Нахмуренные портреты валялись разбитыми на мутном персидском ковре. Подушки на диване были перерезаны. Их наполнение выбивалось из них словно гной из раны. У задней стены бурлил увлажнитель воздуха, что, как знала Эврика, когда ухаживала за близнецами во время их аллергии, означало, что в нем почти заканчивалась вода. На полу в щепках лежал книжный шкаф. Одна из черепах исследовала неровную гору бумаг.

Эврика прошла по комнате, аккуратно обходя книги и разрушенные фоторамки. Она заметила небольшую масленку, наполненную крыльями, украшенными драгоценными камнями. Это не выглядело как ограбление.

Где была Блаватская? И где была книга Эврики?

Она начала просматривать на столе некоторые скомканные бумаги, но она не хотела копаться в личных вещах Мадам Блаватской, даже если кто-то уже это делал. Позади стола она заметила пепельницу, куда переводчица клала свои сигареты. Четыре окурка содержали следы неповторимой красной помады Блаватской. Два других были белыми.

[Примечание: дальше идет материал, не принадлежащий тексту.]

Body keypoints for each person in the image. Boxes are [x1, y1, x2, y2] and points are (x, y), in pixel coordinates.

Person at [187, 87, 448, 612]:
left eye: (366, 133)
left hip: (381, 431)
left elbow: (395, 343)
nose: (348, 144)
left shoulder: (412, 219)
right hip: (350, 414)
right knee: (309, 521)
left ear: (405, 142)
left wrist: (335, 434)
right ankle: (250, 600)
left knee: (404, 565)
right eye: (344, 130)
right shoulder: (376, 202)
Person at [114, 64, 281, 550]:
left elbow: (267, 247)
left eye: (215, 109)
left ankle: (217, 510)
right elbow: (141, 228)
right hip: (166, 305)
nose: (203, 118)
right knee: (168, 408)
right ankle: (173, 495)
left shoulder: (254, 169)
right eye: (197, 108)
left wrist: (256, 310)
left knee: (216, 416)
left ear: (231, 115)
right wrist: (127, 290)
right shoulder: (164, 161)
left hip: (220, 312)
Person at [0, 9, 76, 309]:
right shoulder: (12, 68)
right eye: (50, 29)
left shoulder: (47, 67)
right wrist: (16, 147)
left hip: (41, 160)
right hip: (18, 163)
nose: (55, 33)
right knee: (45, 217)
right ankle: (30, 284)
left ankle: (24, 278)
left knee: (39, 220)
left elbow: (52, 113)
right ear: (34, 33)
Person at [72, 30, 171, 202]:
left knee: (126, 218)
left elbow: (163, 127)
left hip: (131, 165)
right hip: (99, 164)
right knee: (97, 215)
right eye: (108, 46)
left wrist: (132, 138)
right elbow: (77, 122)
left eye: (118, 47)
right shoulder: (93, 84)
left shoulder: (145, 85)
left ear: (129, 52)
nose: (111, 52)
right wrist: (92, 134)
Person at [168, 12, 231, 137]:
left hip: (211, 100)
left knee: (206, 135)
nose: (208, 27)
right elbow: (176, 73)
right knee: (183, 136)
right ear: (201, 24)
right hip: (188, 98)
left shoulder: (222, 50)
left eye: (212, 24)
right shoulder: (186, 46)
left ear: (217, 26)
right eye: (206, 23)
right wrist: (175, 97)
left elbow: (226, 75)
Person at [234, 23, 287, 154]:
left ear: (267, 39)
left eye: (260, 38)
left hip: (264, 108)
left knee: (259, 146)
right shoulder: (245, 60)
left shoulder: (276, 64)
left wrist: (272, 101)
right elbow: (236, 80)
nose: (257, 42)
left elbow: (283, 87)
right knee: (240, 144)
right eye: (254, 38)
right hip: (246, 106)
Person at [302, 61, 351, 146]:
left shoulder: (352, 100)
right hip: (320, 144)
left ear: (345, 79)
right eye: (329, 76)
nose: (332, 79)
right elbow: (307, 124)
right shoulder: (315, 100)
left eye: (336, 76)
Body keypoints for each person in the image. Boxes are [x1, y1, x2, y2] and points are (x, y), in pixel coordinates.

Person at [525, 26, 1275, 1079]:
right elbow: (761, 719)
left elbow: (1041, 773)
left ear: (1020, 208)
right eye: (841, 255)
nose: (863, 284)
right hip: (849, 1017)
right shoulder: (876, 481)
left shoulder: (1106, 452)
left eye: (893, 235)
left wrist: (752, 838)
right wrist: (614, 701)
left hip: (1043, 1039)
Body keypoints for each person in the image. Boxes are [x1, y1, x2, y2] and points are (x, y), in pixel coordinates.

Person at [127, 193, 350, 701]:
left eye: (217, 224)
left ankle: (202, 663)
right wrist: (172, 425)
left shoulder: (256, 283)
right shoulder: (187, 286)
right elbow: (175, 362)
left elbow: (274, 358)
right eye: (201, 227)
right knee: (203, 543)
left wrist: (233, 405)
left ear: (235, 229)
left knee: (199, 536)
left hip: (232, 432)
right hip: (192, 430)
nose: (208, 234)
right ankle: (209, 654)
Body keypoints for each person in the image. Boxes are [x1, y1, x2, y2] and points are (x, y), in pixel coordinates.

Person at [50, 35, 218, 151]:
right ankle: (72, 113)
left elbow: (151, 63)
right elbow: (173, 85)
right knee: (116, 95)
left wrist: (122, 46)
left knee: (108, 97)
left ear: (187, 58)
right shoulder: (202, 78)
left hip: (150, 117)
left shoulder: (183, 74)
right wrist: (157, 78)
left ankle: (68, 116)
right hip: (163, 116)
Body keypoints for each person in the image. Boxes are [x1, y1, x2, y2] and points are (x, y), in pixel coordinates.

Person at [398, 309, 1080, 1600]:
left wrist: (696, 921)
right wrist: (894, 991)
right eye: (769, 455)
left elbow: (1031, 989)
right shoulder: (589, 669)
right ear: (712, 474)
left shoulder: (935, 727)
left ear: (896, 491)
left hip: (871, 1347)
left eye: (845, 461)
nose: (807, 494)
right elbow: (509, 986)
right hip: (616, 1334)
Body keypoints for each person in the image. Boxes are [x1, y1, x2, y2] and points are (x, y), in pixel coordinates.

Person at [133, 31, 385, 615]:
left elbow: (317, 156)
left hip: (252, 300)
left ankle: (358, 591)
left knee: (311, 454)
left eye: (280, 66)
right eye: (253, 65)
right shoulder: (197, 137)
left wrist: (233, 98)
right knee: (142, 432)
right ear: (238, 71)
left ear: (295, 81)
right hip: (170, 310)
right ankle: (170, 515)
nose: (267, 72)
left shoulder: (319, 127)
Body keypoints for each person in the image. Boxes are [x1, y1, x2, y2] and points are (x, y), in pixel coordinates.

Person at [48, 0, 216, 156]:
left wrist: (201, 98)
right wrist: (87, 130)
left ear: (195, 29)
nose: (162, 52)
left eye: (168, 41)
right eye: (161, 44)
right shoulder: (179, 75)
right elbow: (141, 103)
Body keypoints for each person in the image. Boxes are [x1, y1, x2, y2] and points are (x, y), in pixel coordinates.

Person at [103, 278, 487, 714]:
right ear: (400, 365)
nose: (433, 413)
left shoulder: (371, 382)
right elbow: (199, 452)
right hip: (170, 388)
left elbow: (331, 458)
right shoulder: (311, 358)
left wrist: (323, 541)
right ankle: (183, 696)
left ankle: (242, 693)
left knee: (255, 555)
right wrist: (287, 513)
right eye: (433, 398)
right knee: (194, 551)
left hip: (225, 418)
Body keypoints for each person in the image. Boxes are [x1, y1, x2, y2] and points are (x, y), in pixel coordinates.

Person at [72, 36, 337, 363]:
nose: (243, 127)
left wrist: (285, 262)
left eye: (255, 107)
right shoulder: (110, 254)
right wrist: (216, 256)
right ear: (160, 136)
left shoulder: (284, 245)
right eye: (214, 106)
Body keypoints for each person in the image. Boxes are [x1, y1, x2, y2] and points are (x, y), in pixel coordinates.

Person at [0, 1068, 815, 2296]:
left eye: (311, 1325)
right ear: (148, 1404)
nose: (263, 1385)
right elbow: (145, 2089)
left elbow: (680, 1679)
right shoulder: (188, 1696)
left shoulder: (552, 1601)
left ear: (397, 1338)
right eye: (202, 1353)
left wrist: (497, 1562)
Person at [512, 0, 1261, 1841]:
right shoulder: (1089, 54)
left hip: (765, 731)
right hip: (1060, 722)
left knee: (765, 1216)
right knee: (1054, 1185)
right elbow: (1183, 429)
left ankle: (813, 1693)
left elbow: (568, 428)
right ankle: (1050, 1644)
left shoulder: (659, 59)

Эврика коснулась кулонов вокруг шеи, едва понимая, что у нее развивается привычка призывать к ним за помощью. Она закрыла глаза и села на рабочее кресло Блаватской. Казалось, что темные стены и потолок сжимаются.

Белые сигареты заставили ее подумать о белых лицах, достаточно спокойных, чтобы курить до ... или после, или во время, разрушения офиса Мадам Блаватской. Что искали незваные гости?

Где была ее книга?

Она знала, что была необъективна, но не могла не представить, что виновниками были никто иные, как призрачные люди из темной дороги. Мысль о том, что их белые пальцы держали в руках книгу Дианы, заставила Эврику резко подняться на ноги.

В задней части кабинета, у открытого окна, она обнаружила крошечную нишу, которую не видела, когда была здесь в первый раз. Дверной проем был натянут фиолетовой бисерной занавеской, которая зазвенела, когда Эврика прошла через нее. В нише находились маленькая двухрядная кухня с маленькой раковиной, заросшим горшком укропа, трехножным деревянным стулом и, позади маленького холодильника, удивительным лестничным пролетом.

Квартира Мадам Блаватской была этажом выше ее кабинета. Эврика перешагивала сразу три ступеньки за один раз. Поларис одобрительно чирикнул, как будто это было именно тем самым направлением, по которому он хотел ее с собой взять.

Лестница была темной, поэтому она включила телефон, чтобы посветить дорогу. На верхушке лестницы находилась закрытая дверь с шестью огромными засовами. Каждым замок был уникальным и старинным — и выглядел абсолютно непробиваемым. Эврика вздохнула с облегчением, думая, что по крайней мере тот, кто разгромил мастерскую внизу, не смог вломиться в квартиру Мадам Блаватской.